• _Seçilen metin_:
Parçalanma salt emperyalist merkezler arası çelişkilerin keskinleşip uzlaşmaz boyutlara ulaşmasıyla sınırlı değildir. Emperyalist merkezler dışında, sistemin şurasında-burasında yer alan tüm ülkeleri kapsayan bir parçalanma söz konusudur. Emperyalist zincir içinde yer alan tüm ülkelerin egemen sınıfları sistem içindeki yerlerini, ilişkilerini, ittifaklarını yeniden gözden geçirip değerlendirmektedir. Bunun anlamı emperyalist sistemin en küçük birimine kadar büyük bir parçalanma yaşamasıdır ve bugün böyle bir süreç hızla gelişmekte, emperyalist merkezlerde ortaya çıkan çelişki ve çatışmalar, emperyalist zincir içindeki tüm ülkelerde ve daha keskin biçimlenişler altında yansımışını bulmaktadır.

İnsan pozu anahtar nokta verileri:
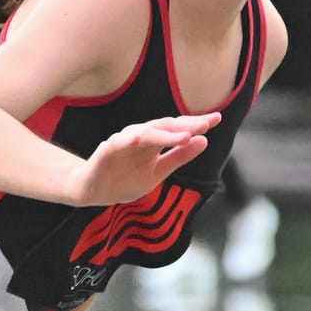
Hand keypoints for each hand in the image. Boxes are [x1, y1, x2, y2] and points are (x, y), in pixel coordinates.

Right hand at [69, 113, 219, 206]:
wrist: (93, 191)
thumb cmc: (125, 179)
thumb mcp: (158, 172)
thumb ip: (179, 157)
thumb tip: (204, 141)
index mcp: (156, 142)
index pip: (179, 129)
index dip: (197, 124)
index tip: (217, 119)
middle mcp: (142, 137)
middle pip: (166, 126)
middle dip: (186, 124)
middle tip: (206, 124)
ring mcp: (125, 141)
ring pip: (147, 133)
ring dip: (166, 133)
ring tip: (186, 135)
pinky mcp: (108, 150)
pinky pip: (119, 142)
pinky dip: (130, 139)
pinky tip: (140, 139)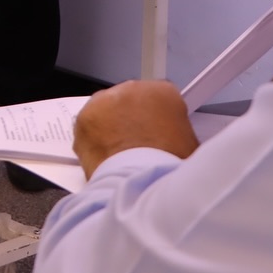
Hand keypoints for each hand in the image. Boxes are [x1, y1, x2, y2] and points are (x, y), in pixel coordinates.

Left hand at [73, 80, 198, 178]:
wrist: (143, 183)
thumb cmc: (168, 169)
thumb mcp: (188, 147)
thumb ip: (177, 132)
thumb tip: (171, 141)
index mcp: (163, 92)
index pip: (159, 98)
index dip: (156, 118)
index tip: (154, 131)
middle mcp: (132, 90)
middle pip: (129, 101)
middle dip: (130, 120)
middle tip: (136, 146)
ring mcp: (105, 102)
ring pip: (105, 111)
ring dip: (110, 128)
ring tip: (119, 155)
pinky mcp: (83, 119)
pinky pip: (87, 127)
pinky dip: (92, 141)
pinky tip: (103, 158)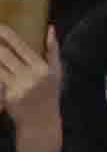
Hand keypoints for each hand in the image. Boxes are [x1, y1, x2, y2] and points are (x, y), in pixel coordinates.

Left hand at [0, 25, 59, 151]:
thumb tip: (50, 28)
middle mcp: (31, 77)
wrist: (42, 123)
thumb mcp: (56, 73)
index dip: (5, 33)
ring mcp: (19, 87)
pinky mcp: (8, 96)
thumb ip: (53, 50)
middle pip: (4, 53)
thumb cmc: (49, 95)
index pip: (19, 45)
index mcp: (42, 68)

• _Yapılacak işler_:
- A) Parçalanma üzerine metne göre, emperyalist zincirdeki tüm ülkelerin egemen sınıfları neleri yeniden gözden geçirip değerlendiriyor?
- B) Parçalanma üzerine metni, son cümlesinden sonra gelecek şekilde devam ettirin.

• _Beklenen sonuçlar_:
- A) Sistem içindeki yerlerini, ilişkilerini ve ittifaklarını.

- B)
Tam da bu noktada, dünya ve ülkemiz özgülünde her geçen gün yeni bir aşamasına tanık olduğumuz bu parçalanma sürecinin, emperyalizm ve oligarşinin sözcüleri tarafından “yeniden yapılanma” ve “değişim” süreci (2) vb. gibi nitelemelerle kitlelere sunulmak istendiğine tanık oluyoruz.

 

“Yeniden Yapılanma” ve “Değişim” Sürecinin Temel Özellikleri

 

Öncelikli soru, gerçekten de bir “yeniden yapılanma” veya “değişim ”den söz edilip edilemeyeceğidir.

 

Gerek dünya çapında, gerekse ülkemiz özgülünde bir “yeniden yapılanma” ve “değişim” sürecinin yaşandığı açıktır. Bu herkesin gördüğü somut bir olgudur. Ancak sorun bunu görmekle çözülmüyor. Görmenin ötesinde, bu “yeniden yapılanma” ve “değişim” e bir anlam kazandırmak, bu kavramları yorumlamak gerekiyor ve bütün sorun da buradan çıkıyor.

 

Bu noktada kavramların oldukça zorlandığı açık. Kavramları, zaman ve mekandan, somut koşullardan ve en önemlisi de sınıfsal çıkar ve politikalardan soyutlayıp onlara ille de kendi istediğimiz anlamları yüklemeyi hedefleyen bir zorlama ile karşı karşıya olduğumuz söylenebilir.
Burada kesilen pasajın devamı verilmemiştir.